### Text
Kirsty Brotherthon said:’My 7 year old son who loves attending school is struggling with home online learning. We are currently using the ‘SeeSaw’ app and it is proving difficult to use as the app is intermittent. 

‘Personally, my son finds it easier using a pen and paper, the app is so hard for a 7 year old to use. I also don’t think the work provided is up to scratch. He has started making excuses up and true everything in his power to get out of home learning.

‘It is also seriously effecting his mental health and behaviour. He is usually such a happy child, but due to him not attending school, this is now not the case.

‘I am deeply concerned and pray for the schools to open soon.’

The Government is hoping a majority of pupils will be able to return to classrooms soon after the first review of the national lockdown on February 15. 

MPs on the Education Select Committee yesterday also demanded a guarantee ‘signed in blood’ from Mr Williamson that schools will reopen as soon as possible. 

Meanwhile, the Education Secretary also declined to guarantee that nurseries will continue to be allowed to open as he would only go so far as to say he had ‘no intention’ to close them. 

The Government used a so-called contingency framework before lockdown which allowed ministers to move primary schools in coronavirus hotspots to remote learning. 

Mr Williamson said the framework will be used again when lockdown is eased in an apparent admission that some schools could remain shut potentially long into the future.  

He told MPs: ‘We already have the sort of set scheme in terms of contingency framework. 

‘Obviously as I have said many times before I want schools to be closed for the shortest period of time available.

### To do
• A. Reproduce the stretch of the school closures article from "MPs on the Education" through "soon as possible.".
• B. Answer these from the school closures article:
(i) Which app is the son's school using for home learning?
(ii) On what date is the first review of the national lockdown?
(iii) What did MPs on the Education Select Committee demand from Mr Williamson?
• C. Write the next part of the school closures article, picking up after its final sentence.

### Given information
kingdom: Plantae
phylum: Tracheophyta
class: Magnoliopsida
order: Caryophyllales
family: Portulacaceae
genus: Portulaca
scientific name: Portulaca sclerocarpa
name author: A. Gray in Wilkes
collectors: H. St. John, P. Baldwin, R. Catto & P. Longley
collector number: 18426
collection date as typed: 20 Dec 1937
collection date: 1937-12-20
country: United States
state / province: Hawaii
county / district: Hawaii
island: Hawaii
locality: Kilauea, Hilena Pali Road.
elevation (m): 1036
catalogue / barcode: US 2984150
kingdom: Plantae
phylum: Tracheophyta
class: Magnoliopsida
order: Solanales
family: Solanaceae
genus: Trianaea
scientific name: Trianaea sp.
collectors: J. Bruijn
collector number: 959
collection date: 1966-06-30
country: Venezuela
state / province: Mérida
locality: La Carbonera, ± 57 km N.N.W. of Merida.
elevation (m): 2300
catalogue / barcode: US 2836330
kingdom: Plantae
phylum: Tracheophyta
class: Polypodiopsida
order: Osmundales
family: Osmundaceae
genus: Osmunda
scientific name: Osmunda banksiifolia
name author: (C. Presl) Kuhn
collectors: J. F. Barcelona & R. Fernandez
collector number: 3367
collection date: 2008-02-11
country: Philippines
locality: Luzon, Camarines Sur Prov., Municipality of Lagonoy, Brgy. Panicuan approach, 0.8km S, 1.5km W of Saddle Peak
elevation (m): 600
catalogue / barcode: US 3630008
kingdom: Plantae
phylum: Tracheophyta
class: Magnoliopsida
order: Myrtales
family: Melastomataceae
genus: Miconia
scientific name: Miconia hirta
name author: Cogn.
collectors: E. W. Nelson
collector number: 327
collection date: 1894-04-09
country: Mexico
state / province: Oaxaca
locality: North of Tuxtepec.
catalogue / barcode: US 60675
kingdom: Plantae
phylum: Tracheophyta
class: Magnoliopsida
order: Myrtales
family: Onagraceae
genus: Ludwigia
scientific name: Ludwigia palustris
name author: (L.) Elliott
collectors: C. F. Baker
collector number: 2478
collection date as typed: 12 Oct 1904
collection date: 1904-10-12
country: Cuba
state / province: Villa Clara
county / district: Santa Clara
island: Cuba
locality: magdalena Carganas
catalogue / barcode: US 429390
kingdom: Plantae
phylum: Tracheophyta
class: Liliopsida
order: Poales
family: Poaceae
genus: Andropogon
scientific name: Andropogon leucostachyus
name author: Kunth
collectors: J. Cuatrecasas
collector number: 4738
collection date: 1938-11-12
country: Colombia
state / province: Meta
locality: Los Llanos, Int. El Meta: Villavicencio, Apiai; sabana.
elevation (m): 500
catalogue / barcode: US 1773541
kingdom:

### Answers for each item
• A.
MPs on the Education Select Committee yesterday also demanded a guarantee ‘signed in blood’ from Mr Williamson that schools will reopen as soon as possible.

• B.
(i) The 'SeeSaw' app.
(ii) February 15.
(iii) A guarantee "signed in blood" that schools will reopen as soon as possible.

• C.
‘But the contingency framework would be sort of sat there to sort of continue if there [are] areas of particular need where we had to have school settings continued to remain closed, it would be through the contingency framework that they would remain closed.’ 

Robert Halfon, the Tory chairman of the committee, said he wanted a commitment to reopen schools as soon as possible, and ideally after the February half-term, ‘signed in blood’ by Mr Williamson. 

Mr Halfon also pushed the Education Secretary on whether nurseries in England will be allowed to stay open.   

Mr Williamson said: ‘Nurseries, we always, Mr Chairman, I am very much like you, I always want to see all education settings open all of the time.

‘I always want to ensure that every child is in a position to be able to go to school and as you will be aware, transmissibility among those who are most youngest is actually the very lowest compared to all of the settings. 

‘So when you are in a position to be able to keep part of the education sector in terms of early years, I believe it was the right decision to make because so many families really rely on that nursery provision.

‘But most importantly, those early years are so important…’

Mr Halfon then interrupted and pushed Mr Williamson for a guarantee that nurseries will be allowed to stay open.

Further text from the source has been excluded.